For years my co-dependent tendencies kept me from seeing that the chaos/drama/conflict in some friends lives was in fact created by that very person, and not just life getting out of control. Several years of intense counseling (at least it feels intense to me) and working to understand and change my own hurtful/harmful patterns has made me a lot more sensitive to the harmful ones in others. For this I both thank God and cry out to Him, "why???" Because now I can clearly see how some friends sabotage themselves on a regular basis. I desperately want them to stop but I cannot do anything about it.
I cannot just run from these people either -- though perhaps prudence would strongly advise it -- because I love them dearly. But I also cannot let their chaos continue to wreak havoc in my own life. So the only thing I know to do is develop healthy, durable boundaries that lets them continue on in their cycles of chaos as long as they so desire, but keeps the chaos off my lawn and out of my house. It sounds so simple. Doing it, however, has been the hardest thing in my life.
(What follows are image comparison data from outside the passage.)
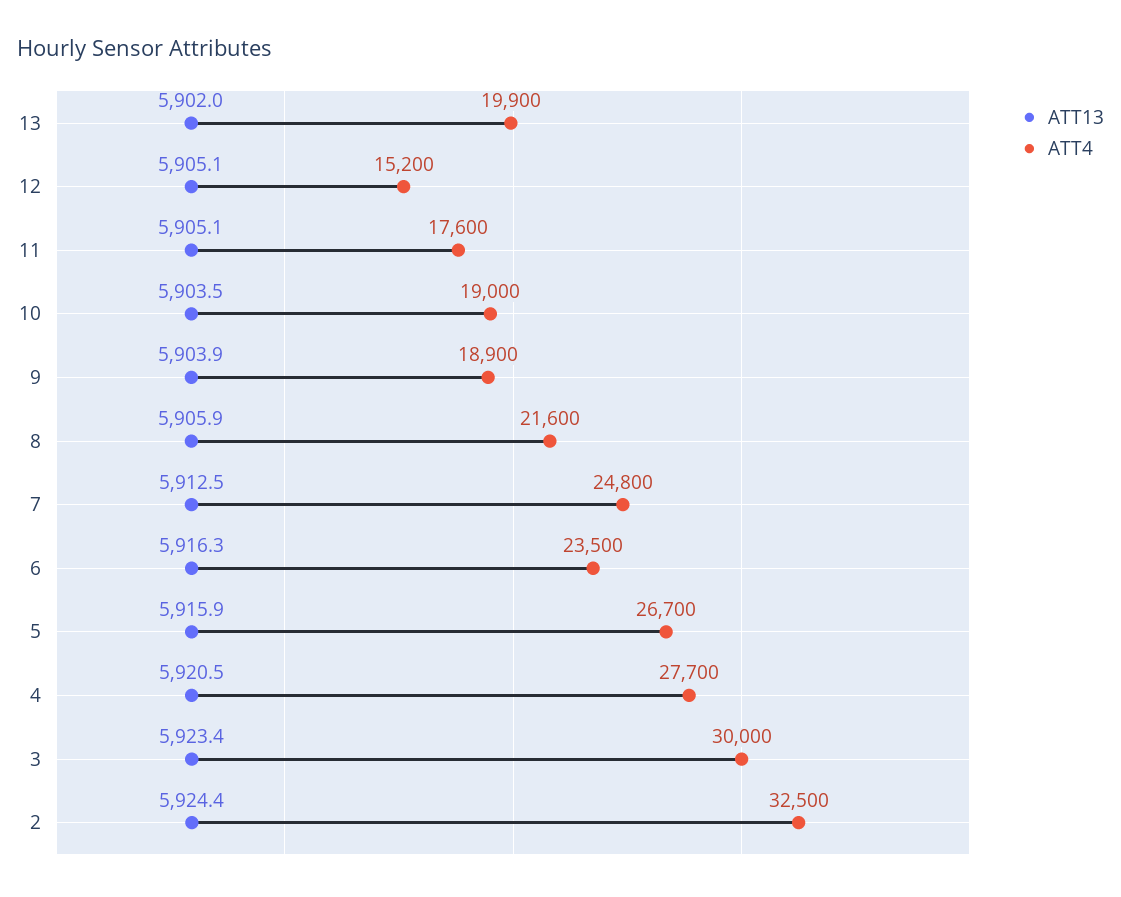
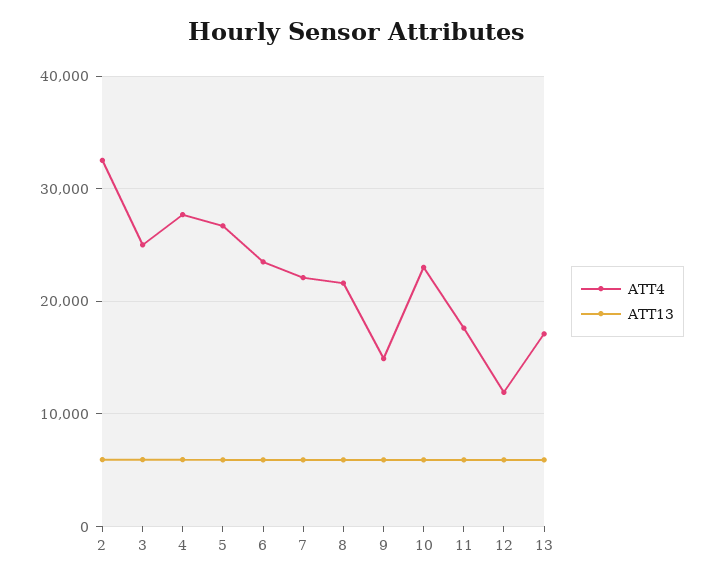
ATT4, 13: 19900 -> 17000
ATT4, 12: 15200 -> 12000
ATT4, 10: 19000 -> 23000
ATT4, 9: 18900 -> 15000
ATT4, 7: 24800 -> 22000
ATT4, 3: 30000 -> 25000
Online Energy Creatures can be ignored when they spew their drama, but EC friends cannot be. They get in your face and demand attention. Learning to walk away from arguments, to not perpetuate their drama by responding in kind; learning to say, "I'm sorry you feel that way" and mean it -- to truly be sad that they feel the way they do and not just angry that they refuse to listen; learning to state clearly how I expect to be treated and not treated, saying "this is unacceptable"; learning to guard my heart, holding these people at an arm's length, even though I love them deeply, so that my heart and soul are protected from getting tangled up in their chaos and drama --- these tools are helping me. They are some of the pieces of re-setting boundaries and holding those boundaries as sacred, even in the face of hurtful accusations of selfishness. This, I think, is the real-life way to "not feed the Energy Creatures."